EXERCISE OBJECTIVE:
Render the portion of the material below that begins with the line containing "[165, 235, 233, 296]" and ends with the line containing "[242, 207, 269, 230]", both included, as a numbered list with blank lines omitted.
=== Begin Enclosure ===
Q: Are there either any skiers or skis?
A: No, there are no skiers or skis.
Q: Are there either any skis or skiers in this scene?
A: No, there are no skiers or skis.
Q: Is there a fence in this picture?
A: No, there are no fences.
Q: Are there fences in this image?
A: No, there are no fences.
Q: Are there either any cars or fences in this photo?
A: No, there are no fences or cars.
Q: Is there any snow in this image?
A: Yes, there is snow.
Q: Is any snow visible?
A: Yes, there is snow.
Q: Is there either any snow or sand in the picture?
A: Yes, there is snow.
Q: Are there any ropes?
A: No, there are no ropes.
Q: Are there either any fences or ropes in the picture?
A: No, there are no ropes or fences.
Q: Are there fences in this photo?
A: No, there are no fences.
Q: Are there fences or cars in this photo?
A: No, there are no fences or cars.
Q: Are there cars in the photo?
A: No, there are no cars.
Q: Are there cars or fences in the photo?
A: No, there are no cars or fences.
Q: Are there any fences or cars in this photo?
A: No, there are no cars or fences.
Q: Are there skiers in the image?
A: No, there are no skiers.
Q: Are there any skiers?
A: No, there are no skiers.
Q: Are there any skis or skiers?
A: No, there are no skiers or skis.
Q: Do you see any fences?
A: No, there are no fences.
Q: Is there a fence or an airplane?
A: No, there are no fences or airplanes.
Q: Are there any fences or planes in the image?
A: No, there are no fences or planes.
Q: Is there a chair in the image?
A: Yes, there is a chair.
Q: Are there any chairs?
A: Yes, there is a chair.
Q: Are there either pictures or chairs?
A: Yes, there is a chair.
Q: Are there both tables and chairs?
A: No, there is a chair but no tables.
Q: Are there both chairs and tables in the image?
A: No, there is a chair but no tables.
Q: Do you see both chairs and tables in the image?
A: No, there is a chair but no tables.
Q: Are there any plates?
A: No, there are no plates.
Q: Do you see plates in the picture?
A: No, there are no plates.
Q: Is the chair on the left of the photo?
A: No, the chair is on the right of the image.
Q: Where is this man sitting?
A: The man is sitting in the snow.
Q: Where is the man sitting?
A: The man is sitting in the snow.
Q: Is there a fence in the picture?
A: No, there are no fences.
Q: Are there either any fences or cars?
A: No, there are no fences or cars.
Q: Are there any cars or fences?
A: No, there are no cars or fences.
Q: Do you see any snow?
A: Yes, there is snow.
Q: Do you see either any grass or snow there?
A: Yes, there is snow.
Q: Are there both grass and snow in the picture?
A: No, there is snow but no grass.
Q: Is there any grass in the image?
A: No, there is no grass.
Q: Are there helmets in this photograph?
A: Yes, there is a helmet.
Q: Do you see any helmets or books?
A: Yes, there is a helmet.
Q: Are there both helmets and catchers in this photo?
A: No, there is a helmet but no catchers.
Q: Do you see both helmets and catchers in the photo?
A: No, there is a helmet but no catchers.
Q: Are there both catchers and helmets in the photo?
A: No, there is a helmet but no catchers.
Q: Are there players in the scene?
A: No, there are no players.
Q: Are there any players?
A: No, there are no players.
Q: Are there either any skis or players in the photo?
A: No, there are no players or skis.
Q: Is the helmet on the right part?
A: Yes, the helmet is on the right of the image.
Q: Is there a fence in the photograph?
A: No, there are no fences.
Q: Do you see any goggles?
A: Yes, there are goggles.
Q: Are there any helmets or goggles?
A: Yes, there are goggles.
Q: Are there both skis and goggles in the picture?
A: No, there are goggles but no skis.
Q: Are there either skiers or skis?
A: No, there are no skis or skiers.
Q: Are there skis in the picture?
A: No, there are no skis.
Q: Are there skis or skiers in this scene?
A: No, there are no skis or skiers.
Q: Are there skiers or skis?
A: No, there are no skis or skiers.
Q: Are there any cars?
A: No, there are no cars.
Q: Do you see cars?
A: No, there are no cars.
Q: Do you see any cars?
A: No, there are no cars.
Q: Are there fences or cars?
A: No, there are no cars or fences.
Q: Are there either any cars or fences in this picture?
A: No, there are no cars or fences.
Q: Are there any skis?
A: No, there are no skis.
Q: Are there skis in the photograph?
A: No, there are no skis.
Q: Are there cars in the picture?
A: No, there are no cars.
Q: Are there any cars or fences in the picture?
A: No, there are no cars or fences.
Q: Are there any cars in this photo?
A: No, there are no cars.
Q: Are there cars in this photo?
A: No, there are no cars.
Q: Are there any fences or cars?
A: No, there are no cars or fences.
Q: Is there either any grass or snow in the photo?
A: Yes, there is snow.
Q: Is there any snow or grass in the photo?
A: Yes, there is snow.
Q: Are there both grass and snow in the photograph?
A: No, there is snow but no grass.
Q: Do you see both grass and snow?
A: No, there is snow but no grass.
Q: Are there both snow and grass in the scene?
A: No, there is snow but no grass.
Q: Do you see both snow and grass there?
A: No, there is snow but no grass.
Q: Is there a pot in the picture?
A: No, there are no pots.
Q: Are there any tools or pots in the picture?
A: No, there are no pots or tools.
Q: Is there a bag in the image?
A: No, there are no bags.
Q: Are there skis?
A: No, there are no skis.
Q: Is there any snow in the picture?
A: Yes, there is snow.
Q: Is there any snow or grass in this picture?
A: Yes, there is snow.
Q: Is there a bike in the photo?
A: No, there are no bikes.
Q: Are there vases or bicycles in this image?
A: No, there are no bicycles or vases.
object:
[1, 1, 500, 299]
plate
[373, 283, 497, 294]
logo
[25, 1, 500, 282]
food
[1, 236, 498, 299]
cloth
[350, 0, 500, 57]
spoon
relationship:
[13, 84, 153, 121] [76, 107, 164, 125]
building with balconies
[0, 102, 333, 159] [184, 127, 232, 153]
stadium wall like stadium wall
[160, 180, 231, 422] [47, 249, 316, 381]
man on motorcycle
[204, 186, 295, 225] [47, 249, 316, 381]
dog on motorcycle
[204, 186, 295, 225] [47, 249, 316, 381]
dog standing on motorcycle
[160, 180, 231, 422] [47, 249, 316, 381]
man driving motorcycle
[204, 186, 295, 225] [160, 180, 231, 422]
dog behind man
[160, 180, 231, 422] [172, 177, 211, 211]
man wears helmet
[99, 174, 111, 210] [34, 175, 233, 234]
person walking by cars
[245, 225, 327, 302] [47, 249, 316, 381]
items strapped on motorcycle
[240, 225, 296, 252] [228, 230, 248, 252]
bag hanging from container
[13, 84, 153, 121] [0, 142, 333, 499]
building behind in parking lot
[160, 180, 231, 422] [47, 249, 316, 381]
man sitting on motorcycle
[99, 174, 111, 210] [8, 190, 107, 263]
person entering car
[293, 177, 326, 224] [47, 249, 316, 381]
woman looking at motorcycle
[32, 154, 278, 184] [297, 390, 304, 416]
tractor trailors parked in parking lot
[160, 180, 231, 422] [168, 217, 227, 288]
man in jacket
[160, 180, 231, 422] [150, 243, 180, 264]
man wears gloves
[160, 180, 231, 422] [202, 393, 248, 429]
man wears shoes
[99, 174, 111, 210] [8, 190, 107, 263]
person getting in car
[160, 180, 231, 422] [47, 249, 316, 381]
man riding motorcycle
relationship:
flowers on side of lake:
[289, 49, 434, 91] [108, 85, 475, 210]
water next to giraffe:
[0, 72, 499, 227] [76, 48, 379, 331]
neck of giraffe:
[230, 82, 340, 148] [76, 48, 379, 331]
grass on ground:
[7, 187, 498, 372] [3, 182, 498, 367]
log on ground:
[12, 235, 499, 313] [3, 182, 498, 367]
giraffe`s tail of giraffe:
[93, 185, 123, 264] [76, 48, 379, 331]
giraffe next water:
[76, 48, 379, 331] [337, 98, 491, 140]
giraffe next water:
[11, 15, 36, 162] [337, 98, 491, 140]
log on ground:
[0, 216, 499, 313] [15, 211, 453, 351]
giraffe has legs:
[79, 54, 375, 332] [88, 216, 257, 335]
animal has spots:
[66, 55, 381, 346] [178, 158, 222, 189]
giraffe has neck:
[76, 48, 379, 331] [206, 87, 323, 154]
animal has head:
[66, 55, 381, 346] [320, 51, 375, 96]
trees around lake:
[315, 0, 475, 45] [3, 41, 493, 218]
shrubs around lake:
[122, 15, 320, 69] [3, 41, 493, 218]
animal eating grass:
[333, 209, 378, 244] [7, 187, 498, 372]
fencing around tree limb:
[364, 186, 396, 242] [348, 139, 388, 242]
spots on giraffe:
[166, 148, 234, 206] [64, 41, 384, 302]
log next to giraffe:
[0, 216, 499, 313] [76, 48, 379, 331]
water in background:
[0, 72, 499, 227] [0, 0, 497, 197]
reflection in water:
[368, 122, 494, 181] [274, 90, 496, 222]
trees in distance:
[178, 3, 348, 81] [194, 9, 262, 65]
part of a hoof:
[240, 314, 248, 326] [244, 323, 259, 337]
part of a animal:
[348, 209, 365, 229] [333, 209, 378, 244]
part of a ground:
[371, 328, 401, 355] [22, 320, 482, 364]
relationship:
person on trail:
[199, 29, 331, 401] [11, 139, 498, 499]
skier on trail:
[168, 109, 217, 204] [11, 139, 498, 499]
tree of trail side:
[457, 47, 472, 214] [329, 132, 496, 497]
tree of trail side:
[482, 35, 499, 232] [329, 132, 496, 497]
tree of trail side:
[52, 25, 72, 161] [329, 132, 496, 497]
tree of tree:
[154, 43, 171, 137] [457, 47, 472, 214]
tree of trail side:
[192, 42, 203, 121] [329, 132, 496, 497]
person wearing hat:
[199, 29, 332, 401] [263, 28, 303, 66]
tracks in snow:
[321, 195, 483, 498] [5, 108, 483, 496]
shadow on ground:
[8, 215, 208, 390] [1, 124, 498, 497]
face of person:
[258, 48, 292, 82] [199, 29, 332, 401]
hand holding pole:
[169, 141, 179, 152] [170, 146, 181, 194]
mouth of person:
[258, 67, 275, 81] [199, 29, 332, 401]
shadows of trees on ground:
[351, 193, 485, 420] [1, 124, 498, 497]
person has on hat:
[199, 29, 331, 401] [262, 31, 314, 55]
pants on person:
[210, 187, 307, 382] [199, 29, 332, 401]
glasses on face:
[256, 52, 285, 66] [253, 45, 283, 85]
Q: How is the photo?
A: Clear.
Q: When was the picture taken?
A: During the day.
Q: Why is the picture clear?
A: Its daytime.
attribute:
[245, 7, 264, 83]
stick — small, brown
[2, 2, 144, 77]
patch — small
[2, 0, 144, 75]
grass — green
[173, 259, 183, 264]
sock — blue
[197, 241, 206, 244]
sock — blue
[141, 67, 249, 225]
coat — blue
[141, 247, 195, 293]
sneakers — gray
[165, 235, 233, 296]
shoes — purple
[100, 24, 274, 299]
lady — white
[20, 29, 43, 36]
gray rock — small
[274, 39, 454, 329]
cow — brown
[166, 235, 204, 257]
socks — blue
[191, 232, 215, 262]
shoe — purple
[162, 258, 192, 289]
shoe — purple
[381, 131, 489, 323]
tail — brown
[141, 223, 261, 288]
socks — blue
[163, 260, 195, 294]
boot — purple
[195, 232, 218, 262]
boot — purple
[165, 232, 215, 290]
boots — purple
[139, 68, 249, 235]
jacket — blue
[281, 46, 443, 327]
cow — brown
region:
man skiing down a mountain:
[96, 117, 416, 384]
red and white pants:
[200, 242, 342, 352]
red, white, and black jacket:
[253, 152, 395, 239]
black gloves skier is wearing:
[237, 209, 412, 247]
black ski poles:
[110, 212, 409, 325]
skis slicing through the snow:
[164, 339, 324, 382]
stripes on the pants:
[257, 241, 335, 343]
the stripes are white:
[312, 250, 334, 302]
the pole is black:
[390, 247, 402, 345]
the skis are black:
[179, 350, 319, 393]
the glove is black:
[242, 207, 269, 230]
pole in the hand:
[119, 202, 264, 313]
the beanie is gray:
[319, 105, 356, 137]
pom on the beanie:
=== End Enclosure ===
ANSWER TO THE EXERCISE:
1. [165, 235, 233, 296]
2. shoes — purple
3. [100, 24, 274, 299]
4. lady — white
5. [20, 29, 43, 36]
6. gray rock — small
7. [274, 39, 454, 329]
8. cow — brown
9. [166, 235, 204, 257]
10. socks — blue
11. [191, 232, 215, 262]
12. shoe — purple
13. [162, 258, 192, 289]
14. shoe — purple
15. [381, 131, 489, 323]
16. tail — brown
17. [141, 223, 261, 288]
18. socks — blue
19. [163, 260, 195, 294]
20. boot — purple
21. [195, 232, 218, 262]
22. boot — purple
23. [165, 232, 215, 290]
24. boots — purple
25. [139, 68, 249, 235]
26. jacket — blue
27. [281, 46, 443, 327]
28. cow — brown
29. region:
30. man skiing down a mountain:
31. [96, 117, 416, 384]
32. red and white pants:
33. [200, 242, 342, 352]
34. red, white, and black jacket:
35. [253, 152, 395, 239]
36. black gloves skier is wearing:
37. [237, 209, 412, 247]
38. black ski poles:
39. [110, 212, 409, 325]
40. skis slicing through the snow:
41. [164, 339, 324, 382]
42. stripes on the pants:
43. [257, 241, 335, 343]
44. the stripes are white:
45. [312, 250, 334, 302]
46. the pole is black:
47. [390, 247, 402, 345]
48. the skis are black:
49. [179, 350, 319, 393]
50. the glove is black:
51. [242, 207, 269, 230]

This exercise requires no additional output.